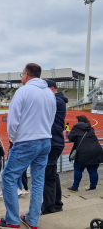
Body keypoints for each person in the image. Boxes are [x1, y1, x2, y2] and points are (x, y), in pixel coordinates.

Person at [0, 63, 56, 229]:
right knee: (37, 181)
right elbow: (51, 119)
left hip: (26, 142)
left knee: (8, 178)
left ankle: (12, 220)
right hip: (45, 141)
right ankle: (32, 220)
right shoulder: (50, 94)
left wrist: (15, 140)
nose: (21, 77)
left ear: (26, 75)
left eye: (22, 74)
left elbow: (13, 121)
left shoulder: (23, 91)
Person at [41, 80, 68, 215]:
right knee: (53, 175)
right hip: (55, 142)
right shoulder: (57, 100)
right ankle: (56, 203)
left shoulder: (55, 101)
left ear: (51, 89)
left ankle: (49, 207)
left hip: (52, 143)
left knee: (49, 177)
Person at [67, 115, 103, 192]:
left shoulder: (76, 127)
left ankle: (75, 187)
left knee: (78, 169)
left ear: (78, 121)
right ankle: (93, 188)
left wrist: (67, 130)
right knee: (93, 170)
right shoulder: (90, 127)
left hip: (83, 152)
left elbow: (70, 138)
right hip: (96, 151)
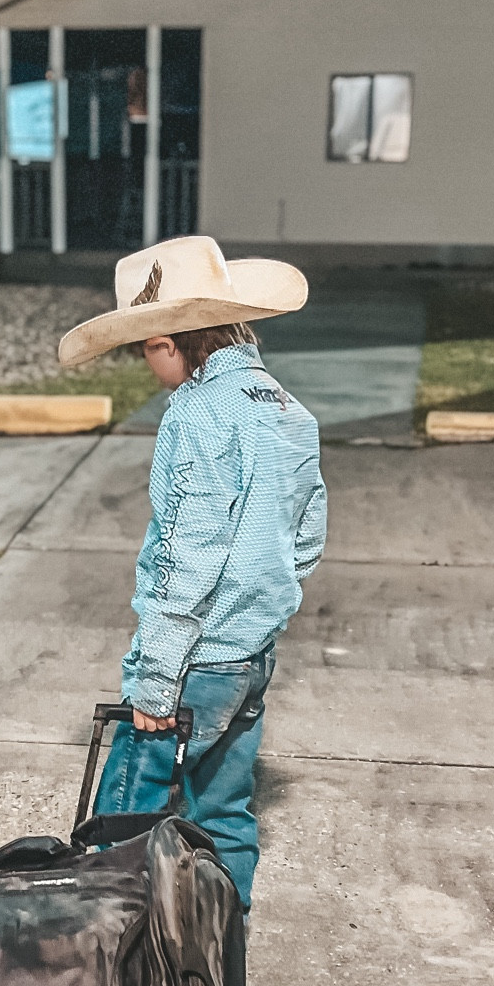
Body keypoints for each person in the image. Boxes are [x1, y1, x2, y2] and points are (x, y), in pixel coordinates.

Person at [58, 234, 327, 912]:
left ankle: (110, 951)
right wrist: (263, 604)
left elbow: (190, 553)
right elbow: (306, 538)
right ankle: (218, 944)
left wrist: (156, 679)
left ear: (167, 342)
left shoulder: (198, 412)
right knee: (225, 812)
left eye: (146, 350)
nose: (150, 366)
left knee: (123, 819)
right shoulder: (289, 410)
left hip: (195, 661)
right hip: (251, 656)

• **What to do**
The answer should contain nothing except the lines from the one with "left shoulder: (198, 412)" to the end of the material above, each given again exactly.

• **Expected output**
left shoulder: (198, 412)
right knee: (225, 812)
left eye: (146, 350)
nose: (150, 366)
left knee: (123, 819)
right shoulder: (289, 410)
left hip: (195, 661)
right hip: (251, 656)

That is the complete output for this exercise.